Monday, March 28, 2016

Berkeley Rep - Macbeth

Lady Macbeth
Didn't I just review Macbeth? Indeed I did, but that was the recent movie version starring Michael Fassbender. I also got to see Berkeley Rep's production yesterday, so here's what I thought about that one.

Overall, I thought it was really good. It's a bit hard for me to evaluate this play, I realized, because I know it so well after having taught it for so many years. I constantly find myself anticipating lines and even thinking which act and scene we happen to be on at any given moment. Still, I found myself getting lost in the story, and this really zipped by. (The entire show was over two hours, which is actually one of Shakespeare's shorter plays.) My wife agreed, and she really liked it a lot. The two ladies sitting next to us seemed to enjoy it too, and I got a chance to talk to them a bit about the play when one of them said to me after the show, "You seem to know a lot about this play." (She overheard some of my comments to my wife during the intermission.) So, I answered some of their questions and got to give a bit of subtext and some of my own interpretation of what's going on.

It was a pretty straightforward telling of the story, keeping the historical setting (anachronisms and all). It made good use of Berkeley Rep's stage and even incorporated some video during the scene where the apparitions deliver their prophecies to Macbeth, but other than that, there was no modern twist. That's neither good nor bad, but I figure worth noting. And while I don't necessarily have the play memorized line-by-line, I know it well enough to know that they really didn't cut out a whole lot. Little bits were trimmed here and there, but it had every scene - minus that one with Hecate that Shakespeare probably didn't even write.

One particular wise move that I caught was when Macduff asks Ross to not hold back the truth in the fourth act. The actual line is, "Be not a niggard of your speech." They changed it to "Be not a miser of your speech." That's pretty smart considering that: 1, most people don't know the word "niggard" and don't know that it has no connection to the word "nigger" aside from an unfortunate homophonic coincidence; and 2. both Macduff and Ross were played by black men. Sure, Shakespeare nerds like myself would know that nothing racial was said, but much of the audience would no doubt get distracted by that and taken completely out of a colorblind interpretation where black men can be thanes of Medieval Scotland.

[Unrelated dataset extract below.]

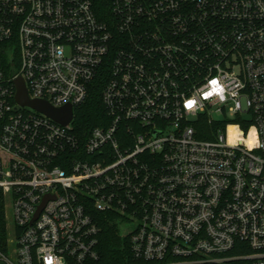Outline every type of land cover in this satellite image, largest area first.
Masks as SVG:
<instances>
[{"label": "built area", "instance_id": "obj_1", "mask_svg": "<svg viewBox=\"0 0 264 264\" xmlns=\"http://www.w3.org/2000/svg\"><path fill=\"white\" fill-rule=\"evenodd\" d=\"M111 5L105 22L92 0H0L18 56L0 66V264L97 263L99 213L139 261L264 264V0ZM107 62L106 118L82 135L75 110ZM19 77L72 121L19 106Z\"/></svg>", "mask_w": 264, "mask_h": 264}, {"label": "trees", "instance_id": "obj_2", "mask_svg": "<svg viewBox=\"0 0 264 264\" xmlns=\"http://www.w3.org/2000/svg\"><path fill=\"white\" fill-rule=\"evenodd\" d=\"M98 17L105 22L113 20L111 0H92ZM0 66L6 76L14 75L18 70V56L7 45L0 46ZM109 63L102 67L100 75L89 86V97L84 105L75 110L74 125L76 132L88 134L94 127L103 125L106 109L102 102L104 88L109 81ZM209 139V136H201ZM101 233L99 236L100 260L95 264H149L136 260L131 250L129 236L121 231V223L114 214H97ZM9 232L6 215V200L0 193V251L9 252ZM177 264H217L214 262Z\"/></svg>", "mask_w": 264, "mask_h": 264}, {"label": "water", "instance_id": "obj_3", "mask_svg": "<svg viewBox=\"0 0 264 264\" xmlns=\"http://www.w3.org/2000/svg\"><path fill=\"white\" fill-rule=\"evenodd\" d=\"M14 83L17 90L16 101L19 106L29 107L63 126H67L72 121L73 109L71 106L56 108L49 102L31 99L25 86V82L21 77L17 78Z\"/></svg>", "mask_w": 264, "mask_h": 264}, {"label": "rangeland", "instance_id": "obj_4", "mask_svg": "<svg viewBox=\"0 0 264 264\" xmlns=\"http://www.w3.org/2000/svg\"><path fill=\"white\" fill-rule=\"evenodd\" d=\"M220 117L221 116L218 114L214 115V118H220ZM6 215H7V221H8V232H9L10 238L12 239L14 237V222H13V214H12V208L11 207L7 208Z\"/></svg>", "mask_w": 264, "mask_h": 264}, {"label": "snow or ice", "instance_id": "obj_5", "mask_svg": "<svg viewBox=\"0 0 264 264\" xmlns=\"http://www.w3.org/2000/svg\"><path fill=\"white\" fill-rule=\"evenodd\" d=\"M191 106V102H189V107Z\"/></svg>", "mask_w": 264, "mask_h": 264}]
</instances>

Here's what I thought of the key players in the production:

Conleth Hill as Macbeth - I definitely got to see something here that I haven't seen before. He was actually a pretty jovial guy, which might seem like an odd choice, but Hill was able to also fill him with a nervous sort of energy at the same time. It was like his jolly nature was a cover for the dark thoughts that were constantly percolating deep within him. I did feel like some of his lines toward the end felt more recited than acted, but overall it was a really good performance and he created a believable dramatic arc.

Macbeth, the witches, and an apparition
Frances McDormand as Lady Macbeth - She was one of the main reasons why my wife and I wanted to see the show, and I'm pleased to say that she did the entire part in her Fargo accent. Nah, just kidding. She was great, of course. McDormand didn't do anything surprising or risky with the performance, but it was still one of the best parts of the play. The one thing that I did like, which might not have been entirely her but part of a collaboration, was how her madness seemed to stem from the fact that her husband was shutting her out of his plans once the first murder was complete.

Korey Jackson as Macduff - This is an important part to get right. Obviously, Macduff is key to the plot, but you also need to have somebody who contrasts sharply with Macbeth. I don't know if the choice was deliberate, but I love the fact that he wore a red cape throughout the story, which might make a modern audience think of a superhero. Because in many ways, that's what Macduff is. If you ever watch some of those old episodes of Batman: The Animated Series, the story will follow the villain's fall from grace, and then it's up to Batman to come in and stop him (or her). That's Macduff's purpose here as well, and he should carry a certain nobility and sense of decency about him. Jackson was the right choice if that's what they were going for.

Honestly, there wasn't a weak link in the entire production. It was cool seeing a lot of familiar faces from Calshakes as well, and these actors always deliver. Was it cool to see some big-name celebrities? Sure, but everybody else was up to the same level.

1 comment:

Hartmut Heider said...

Frances McDormand in her Fargo accent. Funny. Great that you get to see that.